Icilambda : Managing icinga2 using lambda
Introduction
The project primarily aims at simplyfying how monitoring is done in cloud (AWS), it uses power of icinga2 api, consul kv, aws tags and serverless technology(AWS Lambda) to manage monitoring seemlessly across environments.
Project
This project helps you setup monitoring based on simpla role based aws tags, you can use consul kv as well to keep your settings. Lambda functions read those tags and create montitoring or delete it respectively. We are using nrpe agents right now, because we are using icinga2 api to create or delete monitoring, if we use icinga2 agent, then we won’t be able to delete that node monitoring using api.
Usage instruction
if you want to disable consul overriding make following setting false in properties.py
enable_consul = False
Consul Configs:
In case you have enabled consul configs in properties.py. Following is the assumed kv paths:
- monitoring - top level dir in consul kv
- nodes - This directory is used to override node tags.
- node1.json - node1 is hostname with which machine is registered in icinga
- node2.json
- conf
- checks.json - used to overide all_checks variable in properties.py
- profiles.json - used to override monitoring_profiles variable in properties.py
- nodes - This directory is used to override node tags.
Configs in properties.py
create monitoring profiles in properties.py based on your tag of aws instance:
for e.g:
monitoring_profiles = {
"base": ["disk_check", "mem_check", "load_check", "procs_check"],
"mongo": ["disk_check", "mem_check", "load_check", "procs_check", "proc_mongo"],
"redis": ["disk_check", "mem_check", "load_check", "procs_check", "proc_redis"],
"haproxy": ["disk_check", "mem_check", "load_check", "procs_check", "proc_haproxy", "proc_supervisor"],
"elasticsearch": ["disk_check", "mem_check", "load_check", "procs_check", "proc_elasticsearch"],
}
The key in above dictionary will be set as tags on aws, key name will be ‘Monitor’ value would be profile name: for e.g for redis machine tag created would be:
Monitor : redis
Make sure checks that checks for tags you have defined in monitoring_profile have their definition in all_checks variable in properties.py for e.g
all_checks = {
"disk_check": {"templates": ["generic-service"],
"attrs": {
"display_name": "disk utilization",
"check_command": "disk",
"vars.disk_all": True,
"host_name": host
}
}
}
for more examples of checks, checkout properties.py
AWS Lambda Functions
The project has two lambda handlers:
add_checks.lambda_handler():
This handler starts with getting monitoring information based on tags set in aws instances and create a required checks profile for them, in case you want to override them create a kv in consul under monitoring/hostname.json with monitoring information.

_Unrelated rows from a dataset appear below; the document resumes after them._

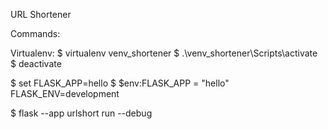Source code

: URL Shortener

Commands:

Virtualenv:
$ virtualenv venv_shortener
$ .\venv_shortener\Scripts\activate
$ deactivate

$ set FLASK_APP=hello
$ $env:FLASK_APP = "hello"
FLASK_ENV=development

$ flask --app urlshort run --debug
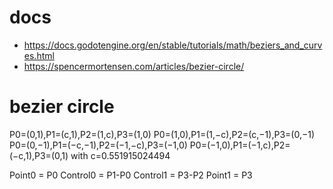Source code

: # docs
* https://docs.godotengine.org/en/stable/tutorials/math/beziers_and_curves.html
* https://spencermortensen.com/articles/bezier-circle/

# bezier circle
P0=(0,1),P1=(c,1),P2=(1,c),P3=(1,0)
P0=(1,0),P1=(1,−c),P2=(c,−1),P3=(0,−1)
P0=(0,−1),P1=(−c,−1),P2=(−1,−c),P3=(−1,0)
P0=(−1,0),P1=(−1,c),P2=(−c,1),P3=(0,1)
with c=0.551915024494

Point0   = P0
Control0 =  P1-P0
Control1 = P3-P2
Point1 = P3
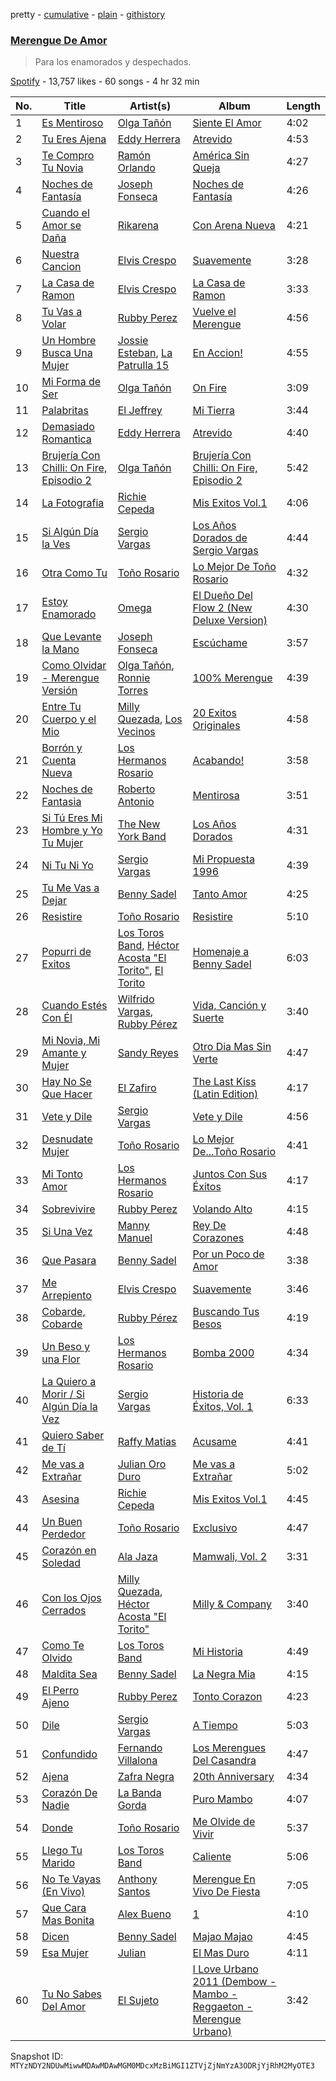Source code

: pretty - [cumulative](/playlists/cumulative/37i9dQZF1DXbOKKEa4x1DK.md) - [plain](/playlists/plain/37i9dQZF1DXbOKKEa4x1DK) - [githistory](https://github.githistory.xyz/mackorone/spotify-playlist-archive/blob/main/playlists/plain/37i9dQZF1DXbOKKEa4x1DK)

### [Merengue De Amor](https://open.spotify.com/playlist/37i9dQZF1DXbOKKEa4x1DK)

> Para los enamorados y despechados.

[Spotify](https://open.spotify.com/user/spotify) - 13,757 likes - 60 songs - 4 hr 32 min

| No. | Title | Artist(s) | Album | Length |
|---|---|---|---|---|
| 1 | [Es Mentiroso](https://open.spotify.com/track/2AR6gN4QVBdJ8iw2KSG7fQ) | [Olga Tañón](https://open.spotify.com/artist/4pv1Jo4PbYI8LMADJoTWjE) | [Siente El Amor](https://open.spotify.com/album/4IlAVoLQ0uqWQaY4DaAL6R) | 4:02 |
| 2 | [Tu Eres Ajena](https://open.spotify.com/track/1jD48pmiHMSVHHPzKLi4P3) | [Eddy Herrera](https://open.spotify.com/artist/4yNdrUaF54csrLixVTnqzC) | [Atrevido](https://open.spotify.com/album/4DKgafmoXFZmhi73FJ0UQt) | 4:53 |
| 3 | [Te Compro Tu Novia](https://open.spotify.com/track/5DrdMZSiRKOVQszXln9VMO) | [Ramón Orlando](https://open.spotify.com/artist/2wZmh2ddEInC5pzZ8O68lt) | [América Sin Queja](https://open.spotify.com/album/5iHMlPownkV9K9VBR2GCoo) | 4:27 |
| 4 | [Noches de Fantasía](https://open.spotify.com/track/6r4EpLVNrajnIXmY9BgtgC) | [Joseph Fonseca](https://open.spotify.com/artist/0XyTZ8tZBTUvsB9N2470r0) | [Noches de Fantasía](https://open.spotify.com/album/0YCJqE6UNCX0onerROOL1J) | 4:26 |
| 5 | [Cuando el Amor se Daña](https://open.spotify.com/track/4uq7AHJBZbXE6jqIVqQD5A) | [Rikarena](https://open.spotify.com/artist/2Z0C8UvMoiixS0cRV8Urtr) | [Con Arena Nueva](https://open.spotify.com/album/3s4SgRWrFjQYwpEki8HZI5) | 4:21 |
| 6 | [Nuestra Cancion](https://open.spotify.com/track/2yB721Szta49XabGt5FQ0u) | [Elvis Crespo](https://open.spotify.com/artist/1c22GXH30ijlOfXhfLz9Df) | [Suavemente](https://open.spotify.com/album/378XG6oO0TWcsGuxeQy2Os) | 3:28 |
| 7 | [La Casa de Ramon](https://open.spotify.com/track/6ZGEQPicVG2ERQE763HBAm) | [Elvis Crespo](https://open.spotify.com/artist/1c22GXH30ijlOfXhfLz9Df) | [La Casa de Ramon](https://open.spotify.com/album/7Aav5u8nRnCQadbEtDjmjs) | 3:33 |
| 8 | [Tu Vas a Volar](https://open.spotify.com/track/5P16dV6qkVUzL5uB1ytmDg) | [Rubby Perez](https://open.spotify.com/artist/0hrEx5826hgRBMESGY9wXC) | [Vuelve el Merengue](https://open.spotify.com/album/3lmCQED04iauPJR1C07uhj) | 4:56 |
| 9 | [Un Hombre Busca Una Mujer](https://open.spotify.com/track/0gUEASZhZGZb60JqyQwytv) | [Jossie Esteban](https://open.spotify.com/artist/1n6WShjEhCUMCkHDpvwk8H), [La Patrulla 15](https://open.spotify.com/artist/1oUHedCQed7UGcmwWyCv3O) | [En Accion!](https://open.spotify.com/album/5nXmOTbpGP0z0qtYA1CXAb) | 4:55 |
| 10 | [Mi Forma de Ser](https://open.spotify.com/track/4v5L6UOxIaj6f5fwgP3MNc) | [Olga Tañón](https://open.spotify.com/artist/4pv1Jo4PbYI8LMADJoTWjE) | [On Fire](https://open.spotify.com/album/6YNKw4ToWPZYy1AFzaCIBP) | 3:09 |
| 11 | [Palabritas](https://open.spotify.com/track/1OLipTUWDrz67unieZgkdD) | [El Jeffrey](https://open.spotify.com/artist/0WfG4KbWJJoxomK5HH1kSX) | [Mi Tierra](https://open.spotify.com/album/7vld1FYKOT0Rdo6bEfur8V) | 3:44 |
| 12 | [Demasiado Romantica](https://open.spotify.com/track/5e6DvXTWzC8i9MdsLZaTgb) | [Eddy Herrera](https://open.spotify.com/artist/4yNdrUaF54csrLixVTnqzC) | [Atrevido](https://open.spotify.com/album/4DKgafmoXFZmhi73FJ0UQt) | 4:40 |
| 13 | [Brujería Con Chilli: On Fire, Episodio 2](https://open.spotify.com/track/6jhpQItsk0OBlus9hEHfDK) | [Olga Tañón](https://open.spotify.com/artist/4pv1Jo4PbYI8LMADJoTWjE) | [Brujería Con Chilli: On Fire, Episodio 2](https://open.spotify.com/album/0zBjJzad6oD7omkXaZEIjz) | 5:42 |
| 14 | [La Fotografia](https://open.spotify.com/track/7i9uj69rIkwhdfTEufTlZO) | [Richie Cepeda](https://open.spotify.com/artist/6xRglkIjJnIhNWRE69S0WJ) | [Mis Exitos Vol.1](https://open.spotify.com/album/1OMSX1edYAzHljA8tU1z0x) | 4:06 |
| 15 | [Si Algún Día la Ves](https://open.spotify.com/track/28rvnECjh1GrqsHKwkDRVi) | [Sergio Vargas](https://open.spotify.com/artist/4EzD52bDFGZTEeEucKHtDs) | [Los Años Dorados de Sergio Vargas](https://open.spotify.com/album/3B3k2YlC02MqT2t8mkOMQf) | 4:44 |
| 16 | [Otra Como Tu](https://open.spotify.com/track/4Vn7MXHMq3qXY3kAfUttc8) | [Toño Rosario](https://open.spotify.com/artist/4DjY0CaKAejJgghVHTaOUy) | [Lo Mejor De Toño Rosario](https://open.spotify.com/album/6M9B9lMQrR8e6RKBARRAEp) | 4:32 |
| 17 | [Estoy Enamorado](https://open.spotify.com/track/1rYzUTFXaBOmZ3ibcb3CRu) | [Omega](https://open.spotify.com/artist/1UjxAZqzphB1tsMb1aWBj0) | [El Dueño Del Flow 2 \(New Deluxe Version\)](https://open.spotify.com/album/4LJFxXaQCaVu6zVtGvWgI9) | 4:30 |
| 18 | [Que Levante la Mano](https://open.spotify.com/track/0zg7eikeFzJg2GZcNZi24l) | [Joseph Fonseca](https://open.spotify.com/artist/0XyTZ8tZBTUvsB9N2470r0) | [Escúchame](https://open.spotify.com/album/1O4E5VYQQeZX7GMkRjZn6r) | 3:57 |
| 19 | [Como Olvidar \- Merengue Versión](https://open.spotify.com/track/7gT6BKjzmmZM0FkYJjPSqv) | [Olga Tañón](https://open.spotify.com/artist/4pv1Jo4PbYI8LMADJoTWjE), [Ronnie Torres](https://open.spotify.com/artist/2QUD4hlzyYf6n1Fd9Kda1A) | [100% Merengue](https://open.spotify.com/album/341ZS1EddJkPqUYVa8mBoI) | 4:39 |
| 20 | [Entre Tu Cuerpo y el Mio](https://open.spotify.com/track/20js1xS9eDxHcHVoVQASPO) | [Milly Quezada](https://open.spotify.com/artist/3tuushgEVJSXAkxR4ZxOhJ), [Los Vecinos](https://open.spotify.com/artist/3wwEkvc5v1R19fMX5fCj7a) | [20 Exitos Originales](https://open.spotify.com/album/76bNdLqQnSnzU145Com1b1) | 4:58 |
| 21 | [Borrón y Cuenta Nueva](https://open.spotify.com/track/4ktOth7G3OxN9vTiWF1oxD) | [Los Hermanos Rosario](https://open.spotify.com/artist/40FzPNKgu0k9VMvvidiKCl) | [Acabando!](https://open.spotify.com/album/0sEL3rEDSjh1sybrUjVwaB) | 3:58 |
| 22 | [Noches de Fantasia](https://open.spotify.com/track/3PeQq6jHoOXcEi3OjDO6xu) | [Roberto Antonio](https://open.spotify.com/artist/1OuxoQIMrPUQOoshgkopYx) | [Mentirosa](https://open.spotify.com/album/1WfKKkx38gcIJrdekcDwO4) | 3:51 |
| 23 | [Si Tú Eres Mi Hombre y Yo Tu Mujer](https://open.spotify.com/track/3t1KSw84bP0zIRryUD4VgQ) | [The New York Band](https://open.spotify.com/artist/29JDaAuJb2JrhbpQs6BXHr) | [Los Años Dorados](https://open.spotify.com/album/7zODnd44iBkdZUziXFsUnS) | 4:31 |
| 24 | [Ni Tu Ni Yo](https://open.spotify.com/track/7fLBzA1v6P0CXQ52OOLZdO) | [Sergio Vargas](https://open.spotify.com/artist/4EzD52bDFGZTEeEucKHtDs) | [Mi Propuesta 1996](https://open.spotify.com/album/22hNAaD6Cak0gcrvCfRbaT) | 4:39 |
| 25 | [Tu Me Vas a Dejar](https://open.spotify.com/track/1xJXSAosZHRwMiaeYxIpyV) | [Benny Sadel](https://open.spotify.com/artist/0qyfctw6Iwnyswhgwas6Kq) | [Tanto Amor](https://open.spotify.com/album/6MSQpN5C6I4Rb0Vec5h2wi) | 4:25 |
| 26 | [Resistire](https://open.spotify.com/track/7FsESZMkzIJYQAekB2BsIb) | [Toño Rosario](https://open.spotify.com/artist/4DjY0CaKAejJgghVHTaOUy) | [Resistire](https://open.spotify.com/album/7pjcMXlN1lxfgBu0Z3ODFy) | 5:10 |
| 27 | [Popurri de Exitos](https://open.spotify.com/track/0efgwb66083LCAI2OQb1C6) | [Los Toros Band](https://open.spotify.com/artist/4cBjJBPtvetlysjjojDLUA), [Héctor Acosta "El Torito"](https://open.spotify.com/artist/4TCAAIMmeZXCTVlHUsicOn), [El Torito](https://open.spotify.com/artist/1pbzjrJpvYl4xN0uaBGLsS) | [Homenaje a Benny Sadel](https://open.spotify.com/album/1FBkxyRCgqPiua8ZPAwIk5) | 6:03 |
| 28 | [Cuando Estés Con Él](https://open.spotify.com/track/6BOhbcfVzsNpIJ1dJYa47X) | [Wilfrido Vargas](https://open.spotify.com/artist/5LCDv4TvYRQD5ehflOBEh4), [Rubby Pérez](https://open.spotify.com/artist/2uYEU8bUQQ77Bk9HJJwxqx) | [Vida, Canción y Suerte](https://open.spotify.com/album/7o1Fi1ND2r1XMfpyi1Zrwf) | 3:40 |
| 29 | [Mi Novia, Mi Amante y Mujer](https://open.spotify.com/track/2ANq1nRElqdzPkkVy8Cno6) | [Sandy Reyes](https://open.spotify.com/artist/1Gq85lksoNZdmmShTR7cas) | [Otro Dia Mas Sin Verte](https://open.spotify.com/album/3n0ZcDHnxDwDoy9kuzzOTP) | 4:47 |
| 30 | [Hay No Se Que Hacer](https://open.spotify.com/track/2bu0vzMnwzjOcHD5xWWU4X) | [El Zafiro](https://open.spotify.com/artist/4KM2Ilg49V5miYDbIJOg9E) | [The Last Kiss \(Latin Edition\)](https://open.spotify.com/album/7JweTrCv458Rq6i6FHystG) | 4:17 |
| 31 | [Vete y Dile](https://open.spotify.com/track/1gcLwCdALFFT5qvpDZgFu7) | [Sergio Vargas](https://open.spotify.com/artist/4EzD52bDFGZTEeEucKHtDs) | [Vete y Dile](https://open.spotify.com/album/3bLNzJGuGCJCPnJw4lqwTn) | 4:56 |
| 32 | [Desnudate Mujer](https://open.spotify.com/track/33cVlyik4hIaS4gwiLCNcY) | [Toño Rosario](https://open.spotify.com/artist/4DjY0CaKAejJgghVHTaOUy) | [Lo Mejor De...Toño Rosario](https://open.spotify.com/album/475agtJk3uN4dSg38QKx5t) | 4:41 |
| 33 | [Mi Tonto Amor](https://open.spotify.com/track/6UEAh3AEbOMhgyH6OT8pDl) | [Los Hermanos Rosario](https://open.spotify.com/artist/40FzPNKgu0k9VMvvidiKCl) | [Juntos Con Sus Éxitos](https://open.spotify.com/album/1D1qtrP020moJvytYhcRDd) | 4:17 |
| 34 | [Sobrevivire](https://open.spotify.com/track/1RyrjRUroLjPXeb2wNh9dQ) | [Rubby Perez](https://open.spotify.com/artist/0hrEx5826hgRBMESGY9wXC) | [Volando Alto](https://open.spotify.com/album/2EoojuFoL3YrvnKgR3kALw) | 4:15 |
| 35 | [Si Una Vez](https://open.spotify.com/track/4pDORttLOuVRInjTSZ3hlf) | [Manny Manuel](https://open.spotify.com/artist/7gSCtDiDLABfTqTc1OYjKd) | [Rey De Corazones](https://open.spotify.com/album/0TcHNfk42IZKbx9ysCdrBF) | 4:48 |
| 36 | [Que Pasara](https://open.spotify.com/track/3t8PVrZMstgAeWuIzUZSHU) | [Benny Sadel](https://open.spotify.com/artist/0qyfctw6Iwnyswhgwas6Kq) | [Por un Poco de Amor](https://open.spotify.com/album/3j56jEfANtsYlTJ9mzCaq3) | 3:38 |
| 37 | [Me Arrepiento](https://open.spotify.com/track/2mImo5tRWlJrd7a1kl176n) | [Elvis Crespo](https://open.spotify.com/artist/1c22GXH30ijlOfXhfLz9Df) | [Suavemente](https://open.spotify.com/album/378XG6oO0TWcsGuxeQy2Os) | 3:46 |
| 38 | [Cobarde, Cobarde](https://open.spotify.com/track/3U4jgWwCo247GZX02vwFrI) | [Rubby Pérez](https://open.spotify.com/artist/2uYEU8bUQQ77Bk9HJJwxqx) | [Buscando Tus Besos](https://open.spotify.com/album/1l02hyM8dkgdC3ujkxiBmT) | 4:19 |
| 39 | [Un Beso y una Flor](https://open.spotify.com/track/5dQBYhRAkPoMPwTwMfqKcG) | [Los Hermanos Rosario](https://open.spotify.com/artist/40FzPNKgu0k9VMvvidiKCl) | [Bomba 2000](https://open.spotify.com/album/4XkIhuk4TeHc7uGkF6wdeh) | 4:34 |
| 40 | [La Quiero a Morir / Si Algún Día la Vez](https://open.spotify.com/track/3VGAirMC7nJnhReTDiDv8d) | [Sergio Vargas](https://open.spotify.com/artist/4EzD52bDFGZTEeEucKHtDs) | [Historia de Éxitos, Vol\. 1](https://open.spotify.com/album/0hV81HgF4pm6dcN22gLiHQ) | 6:33 |
| 41 | [Quiero Saber de Tí](https://open.spotify.com/track/3kiQ59TqSkTxGNMXm4mVfw) | [Raffy Matias](https://open.spotify.com/artist/29DVZ3OIDobBN5xH7It79l) | [Acusame](https://open.spotify.com/album/13GSJCMgDOtnLQXvl6fkiI) | 4:41 |
| 42 | [Me vas a Extrañar](https://open.spotify.com/track/5Muc1XL39s90NZAKvyOiC1) | [Julian Oro Duro](https://open.spotify.com/artist/5mmCExgqybS3rG2mjXAYIa) | [Me vas a Extrañar](https://open.spotify.com/album/6Ta9lXiBj3jfE37AWRteTt) | 5:02 |
| 43 | [Asesina](https://open.spotify.com/track/4GBckDRx31bcHW13OCV61W) | [Richie Cepeda](https://open.spotify.com/artist/6xRglkIjJnIhNWRE69S0WJ) | [Mis Exitos Vol.1](https://open.spotify.com/album/1OMSX1edYAzHljA8tU1z0x) | 4:45 |
| 44 | [Un Buen Perdedor](https://open.spotify.com/track/7oHEmIJtoLEEn3WgBxd9F2) | [Toño Rosario](https://open.spotify.com/artist/4DjY0CaKAejJgghVHTaOUy) | [Exclusivo](https://open.spotify.com/album/6aK3BPI7eC3Tihn7mt70dM) | 4:47 |
| 45 | [Corazón en Soledad](https://open.spotify.com/track/0HID2RX44WWmKz1pEqtA4L) | [Ala Jaza](https://open.spotify.com/artist/3t3hIeMUcwqWaEVpEox5QW) | [Mamwali, Vol\. 2](https://open.spotify.com/album/3dcYjalrQeUe4ed4FHxa6e) | 3:31 |
| 46 | [Con los Ojos Cerrados](https://open.spotify.com/track/0sHZajNhJcmvkIQS4bCEIk) | [Milly Quezada](https://open.spotify.com/artist/3tuushgEVJSXAkxR4ZxOhJ), [Héctor Acosta "El Torito"](https://open.spotify.com/artist/4TCAAIMmeZXCTVlHUsicOn) | [Milly & Company](https://open.spotify.com/album/1WaHdAxCGI2q58gva4gSrB) | 3:40 |
| 47 | [Como Te Olvido](https://open.spotify.com/track/5Sp82J8SkXaubjecTTdCBK) | [Los Toros Band](https://open.spotify.com/artist/4cBjJBPtvetlysjjojDLUA) | [Mi Historia](https://open.spotify.com/album/4TsbE5HjgnJSbKrdiA8tQB) | 4:49 |
| 48 | [Maldita Sea](https://open.spotify.com/track/6LbzQKMKllO8zPSQlXMqxG) | [Benny Sadel](https://open.spotify.com/artist/0qyfctw6Iwnyswhgwas6Kq) | [La Negra Mia](https://open.spotify.com/album/4t7DGFShnFDkOWneDiLDHC) | 4:15 |
| 49 | [El Perro Ajeno](https://open.spotify.com/track/2Yu3zhanQK498K7bkEntn1) | [Rubby Perez](https://open.spotify.com/artist/0hrEx5826hgRBMESGY9wXC) | [Tonto Corazon](https://open.spotify.com/album/5Hs5ycdTJOpw7hMLHTo2mW) | 4:23 |
| 50 | [Dile](https://open.spotify.com/track/0eaCLC0UBpc0Wh0EikTe9u) | [Sergio Vargas](https://open.spotify.com/artist/4EzD52bDFGZTEeEucKHtDs) | [A Tiempo](https://open.spotify.com/album/4ZvFeFnbxwH4fpYLFEoMui) | 5:03 |
| 51 | [Confundido](https://open.spotify.com/track/0MhCXhIUk0T9GMQdkPjWHw) | [Fernando Villalona](https://open.spotify.com/artist/4391zvuuIvVziLtsvq13Cu) | [Los Merengues Del Casandra](https://open.spotify.com/album/15iyNrNKUEhvdkytaMoVoR) | 4:47 |
| 52 | [Ajena](https://open.spotify.com/track/00TBHlxq2ak9wUSGlZ9j0f) | [Zafra Negra](https://open.spotify.com/artist/0xBILQlkSWm8I2eQoUpoht) | [20th Anniversary](https://open.spotify.com/album/2t1J456wqiV9uKy2ILiS7G) | 4:34 |
| 53 | [Corazón De Nadie](https://open.spotify.com/track/4PtTs7pmraBdfXCYs0qSvn) | [La Banda Gorda](https://open.spotify.com/artist/6biY6yyLVZzisjmFLx0AP1) | [Puro Mambo](https://open.spotify.com/album/1kAS1xnRmN4uDN8Cp1TPcS) | 4:07 |
| 54 | [Donde](https://open.spotify.com/track/3OoiMXkwdEbsSGPrJMGwlv) | [Toño Rosario](https://open.spotify.com/artist/4DjY0CaKAejJgghVHTaOUy) | [Me Olvide de Vivir](https://open.spotify.com/album/5PdiRF2P994XMGCon5JnRD) | 5:37 |
| 55 | [Llego Tu Marido](https://open.spotify.com/track/7agCLiP3Q8MqFvxQu7WA9B) | [Los Toros Band](https://open.spotify.com/artist/4cBjJBPtvetlysjjojDLUA) | [Caliente](https://open.spotify.com/album/0gEYiU9xYpARpvTMRitIw1) | 5:06 |
| 56 | [No Te Vayas \(En Vivo\)](https://open.spotify.com/track/24pTFkIOEx387mumG1oP6w) | [Anthony Santos](https://open.spotify.com/artist/06TVTkMAOR935MhkjX0i2A) | [Merengue En Vivo De Fiesta](https://open.spotify.com/album/6wBDchYUGlD1NBrhAX62RA) | 7:05 |
| 57 | [Que Cara Mas Bonita](https://open.spotify.com/track/2ALPuLOqlTrfNWzakxRPVT) | [Alex Bueno](https://open.spotify.com/artist/7esCoLcCoCK7FPa9casAH4) | [1](https://open.spotify.com/album/6HlZ3WKAPKbnayeXINUk6w) | 4:10 |
| 58 | [Dicen](https://open.spotify.com/track/19U8hgcEXCiyaCOkrtrMkk) | [Benny Sadel](https://open.spotify.com/artist/0qyfctw6Iwnyswhgwas6Kq) | [Majao Majao](https://open.spotify.com/album/77Jccvo9WY5L7OXepwpDOo) | 4:45 |
| 59 | [Esa Mujer](https://open.spotify.com/track/6pGsdur9mCYPIf8ZmXBedr) | [Julian](https://open.spotify.com/artist/16WE6ZSzPgSVwzjpen71eI) | [El Mas Duro](https://open.spotify.com/album/0FISHOo9xahqeM8glh8m3E) | 4:11 |
| 60 | [Tu No Sabes Del Amor](https://open.spotify.com/track/0ShBMVpAUJpoD9g9dKrqfF) | [El Sujeto](https://open.spotify.com/artist/1agXndRcnMoHrs8BqFDi0R) | [I Love Urbano 2011 \(Dembow \- Mambo \- Reggaeton \- Merengue Urbano\)](https://open.spotify.com/album/4GT87SeLVbNcbb4KYqb0nj) | 3:42 |

Snapshot ID: `MTYzNDY2NDUwMiwwMDAwMDAwMGM0MDcxMzBiMGI1ZTVjZjNmYzA3ODRjYjRhM2MyOTE3`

Once this information is collected it uses icinga api to create those checks. In case the checks are already there it simply moves on. With services this handler is also responsible for adding hosts and hostgroups.
remove_checks.lambda_handler()
This handler is responsible for removing services which are not required anymore based on profile changes or required state changes, it also makes sure a host monitoring is removed if that host is terminated in AWS.
Setting up AWS Lambda
Python pip package required for this project:
- requests
A guide on how to create a lambda python package - AWS Lambda Python Package
Make sure parameters in properties.py are updated, create a zip of files directly, that will be your lambda package. Deploy this lambda package in VPC (private subnets) which has access to consul cluster, icinga2 server. Also make sure that lambda role you are using should have access to read ec2 information.
with the same zip file create two lambda functions:
- add_icinga_checks : lambda handler will be add_checks.lambda_handler .
- remove_icinga_checks : lambda handler will be remove_checks.lambda_handler .
To trigger these alerts use cloudwatch crons.
- add_checks can run in every 15 mins.
- remove_checks will run more frequently to remove noise from system as soon as possible, a good number is every 2 mins.
Tip: You can add these lambda code behind an api gateway to make the execution on demand, and call the url in userdata passed to the machine on its launch.